The Twitter chat was then escalated to a supervisor, who authorized the coupon and scored the agent’s response a decent 90 points out of 100. The only improvement suggested was the agent not addressing the customer’s Twitter handle in the response. The supervisor then scheduled a re-training of the Twitter Response procedures to be delivered to the agent via the WFO suite's E-learning features within an agent portal.

This is atypical of standard features found in Workforce Optimization Suites, but "social media monitoring" is available in the Virtual Observer suite.

Wednesday, April 13, 2016

The Bots are coming! The Bots are coming!

Facebook seems to be heralding a new age of customer service with their recent announcements coming out of their big conference. Bots will be available for Facebook Messenger to help ease the transition of customer service to their channel. Were they satisfied with just becoming another channel in an omni-channel customer service strategy? No. They are interested in becoming THE channel.

Contact centers better prepare for this!

Fortunately, integrations have already been completed. For example, Skype for Business contact center provider Clarity Connect is capturing the flow of Facebook Messenger chats in their normal streams. Virtual Observer's Workforce Optimization solution provider, previously integrated with Clarity, can allow for these Facebook Messenger interactions to be recorded, played back, evaluated, trained on, analyzed and archived.

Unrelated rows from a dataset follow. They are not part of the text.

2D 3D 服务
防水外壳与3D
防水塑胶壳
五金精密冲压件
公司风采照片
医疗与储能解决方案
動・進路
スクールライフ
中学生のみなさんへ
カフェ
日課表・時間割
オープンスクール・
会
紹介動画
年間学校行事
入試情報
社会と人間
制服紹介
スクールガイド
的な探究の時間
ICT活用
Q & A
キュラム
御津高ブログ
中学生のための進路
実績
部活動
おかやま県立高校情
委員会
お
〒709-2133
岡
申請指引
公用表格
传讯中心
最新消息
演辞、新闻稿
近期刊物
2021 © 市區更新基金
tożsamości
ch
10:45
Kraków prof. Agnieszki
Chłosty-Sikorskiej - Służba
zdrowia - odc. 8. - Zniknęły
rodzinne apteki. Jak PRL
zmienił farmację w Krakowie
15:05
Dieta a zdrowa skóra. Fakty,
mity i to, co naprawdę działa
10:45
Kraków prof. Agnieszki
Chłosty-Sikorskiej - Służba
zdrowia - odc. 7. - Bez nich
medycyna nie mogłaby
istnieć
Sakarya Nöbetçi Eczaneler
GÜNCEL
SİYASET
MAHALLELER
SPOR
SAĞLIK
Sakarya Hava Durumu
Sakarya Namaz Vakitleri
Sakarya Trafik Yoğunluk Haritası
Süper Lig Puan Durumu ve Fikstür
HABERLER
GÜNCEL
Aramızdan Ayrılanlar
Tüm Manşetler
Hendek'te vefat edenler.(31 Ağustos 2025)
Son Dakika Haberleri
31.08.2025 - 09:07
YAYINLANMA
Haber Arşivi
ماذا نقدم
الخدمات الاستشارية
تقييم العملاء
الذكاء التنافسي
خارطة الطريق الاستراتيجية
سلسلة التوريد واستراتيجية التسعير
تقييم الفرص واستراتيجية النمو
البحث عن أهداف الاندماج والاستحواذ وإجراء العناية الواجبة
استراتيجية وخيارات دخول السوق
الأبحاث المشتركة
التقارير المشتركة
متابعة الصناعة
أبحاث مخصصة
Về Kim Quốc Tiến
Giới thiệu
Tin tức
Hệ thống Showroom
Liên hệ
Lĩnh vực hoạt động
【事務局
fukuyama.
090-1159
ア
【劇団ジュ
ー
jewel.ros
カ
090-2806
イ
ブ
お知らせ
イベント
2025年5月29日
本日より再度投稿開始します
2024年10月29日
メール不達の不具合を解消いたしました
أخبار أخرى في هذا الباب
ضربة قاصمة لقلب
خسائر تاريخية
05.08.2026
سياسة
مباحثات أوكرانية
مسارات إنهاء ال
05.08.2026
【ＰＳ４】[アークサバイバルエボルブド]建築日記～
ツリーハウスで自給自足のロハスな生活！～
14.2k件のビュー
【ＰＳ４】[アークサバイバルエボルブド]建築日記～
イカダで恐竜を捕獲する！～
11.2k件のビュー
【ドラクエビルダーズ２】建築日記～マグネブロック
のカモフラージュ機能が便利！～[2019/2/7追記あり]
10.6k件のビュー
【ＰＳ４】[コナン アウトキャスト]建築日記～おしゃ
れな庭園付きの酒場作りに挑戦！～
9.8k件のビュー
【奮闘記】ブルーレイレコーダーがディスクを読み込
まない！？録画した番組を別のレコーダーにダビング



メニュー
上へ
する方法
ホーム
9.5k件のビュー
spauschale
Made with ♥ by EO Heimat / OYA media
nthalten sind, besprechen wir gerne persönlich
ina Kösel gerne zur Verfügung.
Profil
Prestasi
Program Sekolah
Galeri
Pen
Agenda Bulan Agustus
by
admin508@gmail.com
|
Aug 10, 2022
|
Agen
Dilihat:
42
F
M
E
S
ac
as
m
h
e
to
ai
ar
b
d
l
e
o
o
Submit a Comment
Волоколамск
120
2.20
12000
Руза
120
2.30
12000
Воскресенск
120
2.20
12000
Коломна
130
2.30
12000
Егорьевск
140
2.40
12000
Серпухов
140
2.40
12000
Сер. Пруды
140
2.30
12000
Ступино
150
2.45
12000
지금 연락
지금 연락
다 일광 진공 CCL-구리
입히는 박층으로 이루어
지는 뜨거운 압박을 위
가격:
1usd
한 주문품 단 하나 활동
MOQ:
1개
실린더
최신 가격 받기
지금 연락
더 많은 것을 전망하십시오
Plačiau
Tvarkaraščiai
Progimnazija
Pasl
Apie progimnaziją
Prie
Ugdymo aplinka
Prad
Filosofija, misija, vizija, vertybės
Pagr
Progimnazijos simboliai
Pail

In essence, a new era of social quality monitoring has begun.

You're going to want to evaluate the bots' performance. Artifical Intelligence has been known to be a little quirky. Ask Microsoft.


Friday, April 01, 2016

Connect the dots with Workforce Optimization and Zendesk

Zendesk BlogOn the heels of yesterday's announcement of the integration between Virtual Observer and Zendesk, as well as Tuesday's blog post by Zendesk, it is important that we examine all the various data points which can be connected with this pairing.


  • Social Media Interactions > Zendesk Support Tickets
  • Zendesk Support Tickets > CRM Customer Records
  • Zendesk Support Tickets > Virtual Observer Recorded Events
  • Zendesk Zopim Chats > Virtual Observer Recorded Events
  • Zendesk Voice Recording > Virtual Observer Recorded Events
  • Virtual Observer Event Playback > Zendesk UI


I am sure there are many more data points connected which can and will be cross pollinated. This is an extremely powerful integration which extends the capabilities of all the support centers and contact centers who use this amazing Zendesk tool.

Just as the Clarity Connect integration allows Virtual Observer to be the WFO system of choice for Microsoft Skype for Business environments, our collaboration with Zendesk allows us to connect the dots for customers who are using Zendesk for support and CRM integration.